Einst war Ibraimo Alberto in Schwedt ein gefeierter Boxer. 2011 floh er vor Neonazis nach Karlsruhe. Jetzt hat er ein Buch geschrieben

Von Matthias Matern

Mit dem Kapitel Schwedt hat Ibraimo Alberto endgültig abgeschlossen. „Da will ich nie mehr hin“, sagt der 51-jährige schwarze Deutsche mit mosambikanischen Wurzeln.
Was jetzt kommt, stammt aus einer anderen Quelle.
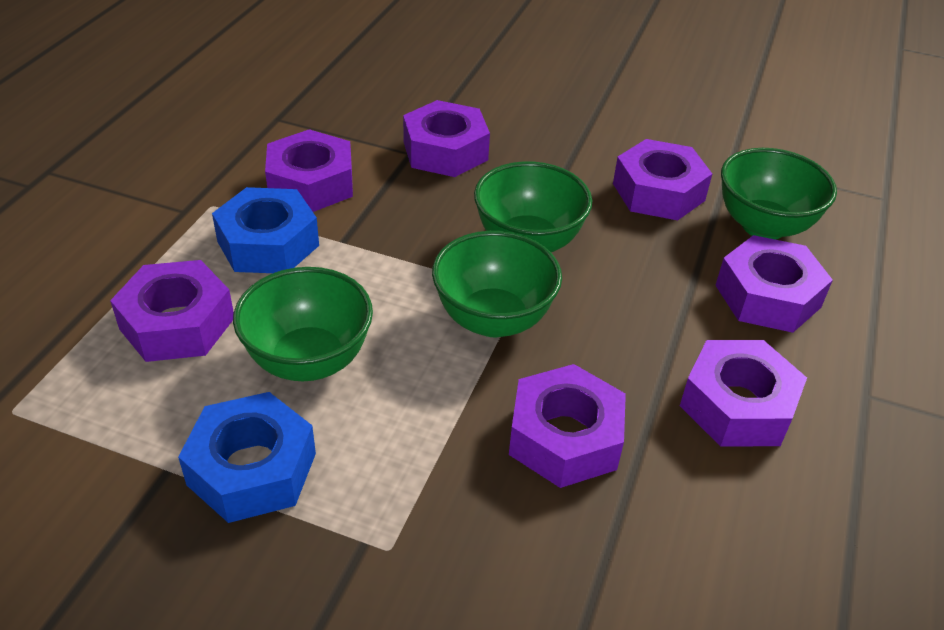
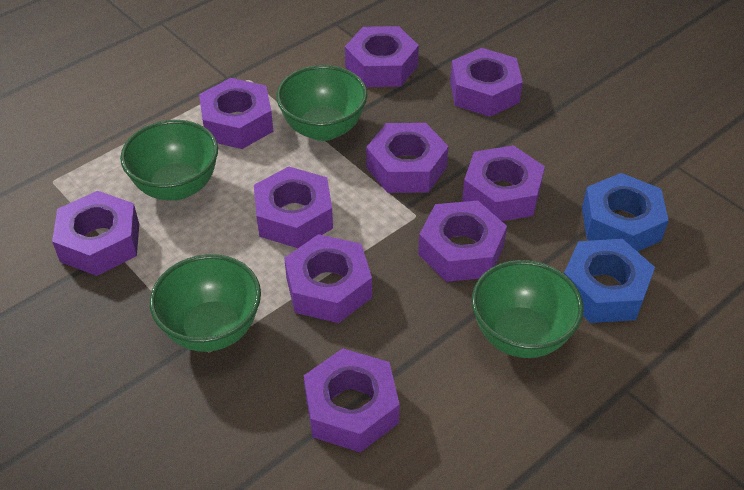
purple nut: [110,260,234,362] [265,129,353,212] [403,100,490,177] [509,364,626,488] [613,139,712,220] [680,340,807,447] [715,235,833,333] = 7 -> [52,191,139,276] [199,78,274,149] [254,166,333,248] [284,234,372,323] [304,348,400,453] [345,26,419,87] [366,123,449,193] [418,200,507,282] [450,48,523,117] [462,145,545,221] = 10

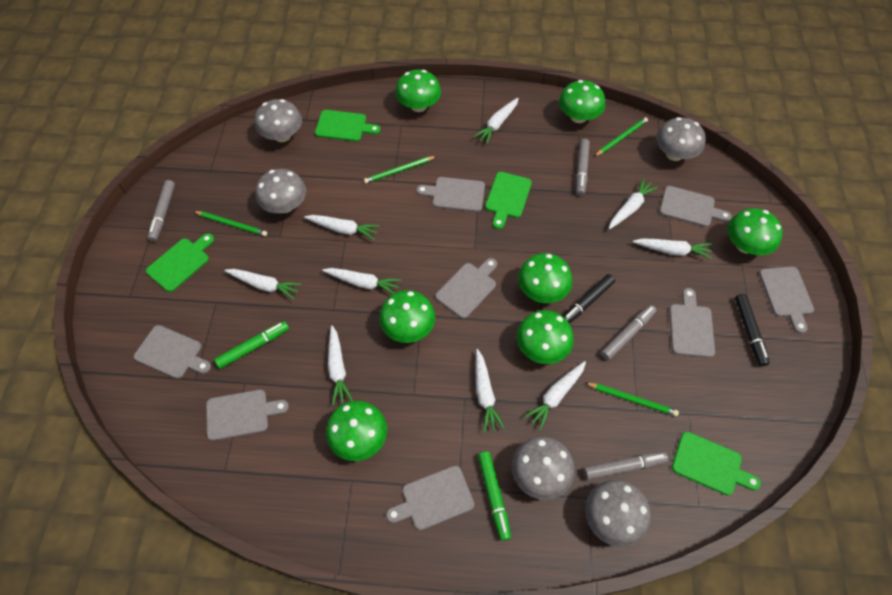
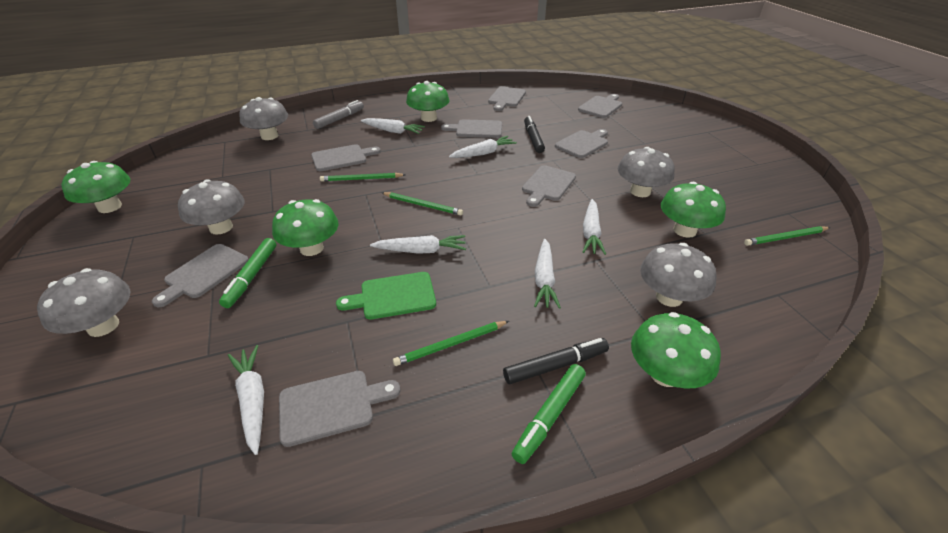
green cutting board: [146,233,214,292] [315,110,380,141] [485,172,532,229] [672,432,761,495] = 4 -> [336,272,436,319] = 1
green mushroom: [326,401,387,461] [379,290,435,343] [395,70,441,112] [517,310,574,364] [518,253,572,303] [559,80,605,123] [728,208,783,255] = 7 -> [61,161,130,213] [272,199,338,256] [406,81,449,122] [631,312,721,389] [661,182,726,238] = 5
grey marker: [148,180,175,241] [576,139,590,196] [583,451,668,480] [601,305,656,360] = 4 -> [313,100,364,129] = 1
white carrot: [224,269,302,300] [304,215,380,240] [322,268,401,294] [328,325,353,406] [473,98,519,145] [476,349,505,433] [524,361,586,430] [609,178,658,229] [633,238,712,259] = 9 -> [228,345,264,455] [361,118,425,134] [370,235,466,254] [449,136,517,158] [534,239,561,309] [583,199,606,255] = 6

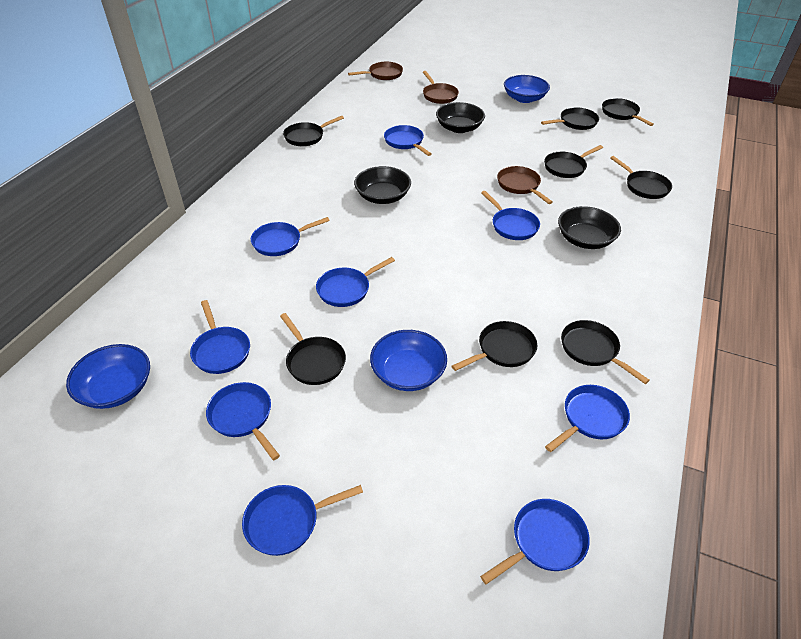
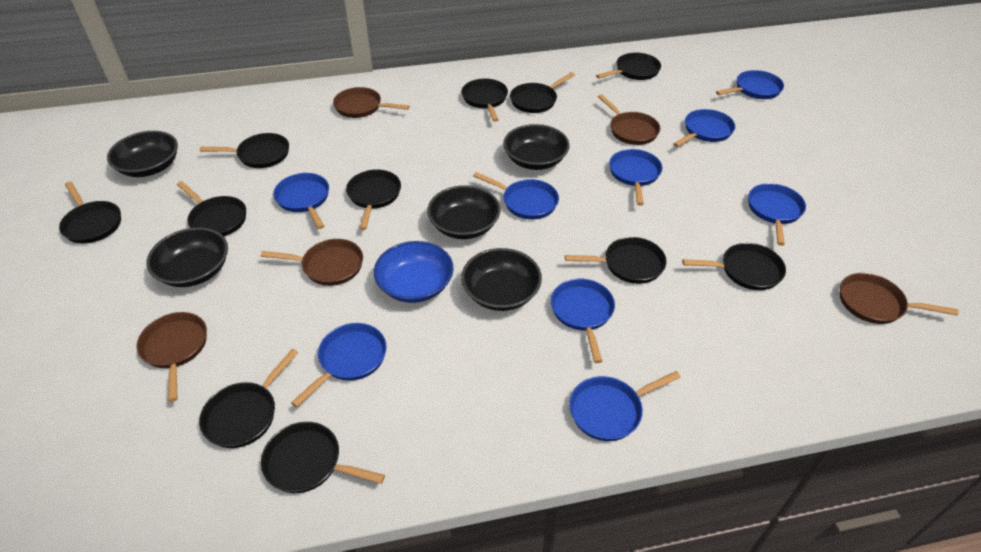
black bowl: [354,166,411,204] [436,102,485,133] [558,206,621,249] = 3 -> [107,131,178,177] [147,227,228,287] [427,185,501,239] [461,248,542,311] [503,124,570,170] = 5
black pan: [280,313,346,385] [283,116,344,146] [452,321,537,371] [541,107,599,130] [544,145,603,178] [561,320,650,384] [602,98,654,126] [610,156,672,199] = 8 -> [59,181,121,244] [177,181,246,237] [199,133,289,168] [199,348,299,448] [261,422,385,493] [346,169,401,230] [461,78,508,122] [510,72,575,113] [565,237,667,284] [596,53,661,80] [682,243,786,290] = 11
blue bowl: [66,344,150,409] [370,330,447,391] [504,75,550,103] = 3 -> [374,241,454,303] = 1
brown pan: [348,62,403,80] [423,71,459,104] [497,166,553,204] = 3 -> [136,312,207,402] [260,239,363,286] [333,87,410,118] [598,94,660,145] [840,273,959,324] = 5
Rund 20 Jahre hat Alberto in der uckermärkischen Industriestadt an der Oder gelebt, hat dort nach der Wende als Ausländerbauftragter den verunsicherten Behörden geholfen, mit der Flut von Flüchtlingen aus dem gleichzeitig zusammenbrechenden Jugoslawien umzugehen. Er heiratete in Schwedt, zog dort Kinder groß, ließ sich als Boxchampion feiern – bis er die alltäglichen fremdenfeindlichen Beleidigungen und Angriffe gegen sich und seine Kinder nicht mehr ertragen konnte und 2011 nach Karlsruhe ins innerdeutsche Asyl ging. Die Erinnergungen an seine Zeit in Schwedt hat er nun in einem Buch über sein Leben verarbeitet. „Ich wollte leben wie die Götter – Was in Deutschland aus meinen afrikanischen Träumen wurde“ ist Anfang April bei Kiepenheuer & Witsch erschienen. Nicht mal vorstellen will Ibraimo Alberto sein Buch in Schwedt.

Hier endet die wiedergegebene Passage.